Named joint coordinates
—————
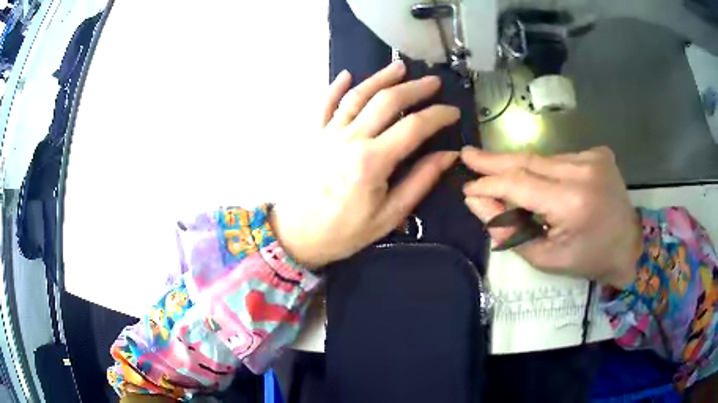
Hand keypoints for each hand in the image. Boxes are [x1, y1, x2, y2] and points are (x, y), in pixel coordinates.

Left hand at [272, 61, 459, 268]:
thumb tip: (448, 156)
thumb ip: (419, 182)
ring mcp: (328, 133)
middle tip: (433, 82)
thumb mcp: (388, 216)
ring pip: (357, 96)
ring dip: (380, 78)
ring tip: (399, 67)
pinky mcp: (311, 135)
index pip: (414, 127)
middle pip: (387, 101)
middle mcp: (350, 138)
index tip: (453, 112)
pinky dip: (335, 87)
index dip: (437, 116)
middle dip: (414, 88)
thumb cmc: (343, 232)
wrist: (294, 236)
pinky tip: (346, 75)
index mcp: (373, 161)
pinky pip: (323, 104)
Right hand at [461, 146, 641, 288]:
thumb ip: (509, 230)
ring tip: (498, 173)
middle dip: (495, 160)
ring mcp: (593, 158)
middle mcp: (583, 171)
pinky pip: (560, 159)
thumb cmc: (588, 260)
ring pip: (543, 158)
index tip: (467, 187)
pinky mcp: (598, 153)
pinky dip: (544, 169)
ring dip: (519, 167)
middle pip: (528, 160)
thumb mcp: (546, 258)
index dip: (490, 184)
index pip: (519, 184)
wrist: (629, 246)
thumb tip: (478, 202)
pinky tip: (542, 182)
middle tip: (468, 155)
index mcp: (572, 203)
—————
Exercise aim: Without including any pictures, return every line of the records exactly.

Answer to the exercise:
Hand keypoints for each hand in the image. Boxes are [x1, y1, x2, y2] and points are (x, y), in pixel coordinates.

Left hand at [272, 61, 459, 268]:
thumb tip: (448, 156)
thumb ip: (419, 182)
ring mcp: (328, 133)
middle tip: (433, 82)
thumb mcp: (388, 216)
ring pip: (357, 96)
ring dip: (380, 78)
ring tip: (399, 67)
pinky mcp: (311, 135)
index pip: (414, 127)
middle pip: (387, 101)
middle mcp: (350, 138)
index tip: (453, 112)
pinky dip: (335, 87)
index dip: (437, 116)
middle dip: (414, 88)
thumb cmc: (343, 232)
wrist: (294, 236)
pinky tip: (346, 75)
index mcp: (373, 161)
pinky pip: (323, 104)
Right hand at [461, 146, 641, 288]:
thumb ip: (509, 230)
ring tip: (498, 173)
middle dip: (495, 160)
ring mcp: (593, 158)
middle mcp: (583, 171)
pinky pip: (560, 159)
thumb cmc: (588, 260)
ring pip: (543, 158)
index tip: (467, 187)
pinky mcp: (598, 153)
pinky dip: (544, 169)
ring dip: (519, 167)
middle pip: (528, 160)
thumb mcp: (546, 258)
index dip: (490, 184)
index pip: (519, 184)
wrist: (629, 246)
thumb tip: (478, 202)
pinky tip: (542, 182)
middle tip: (468, 155)
index mcp: (572, 203)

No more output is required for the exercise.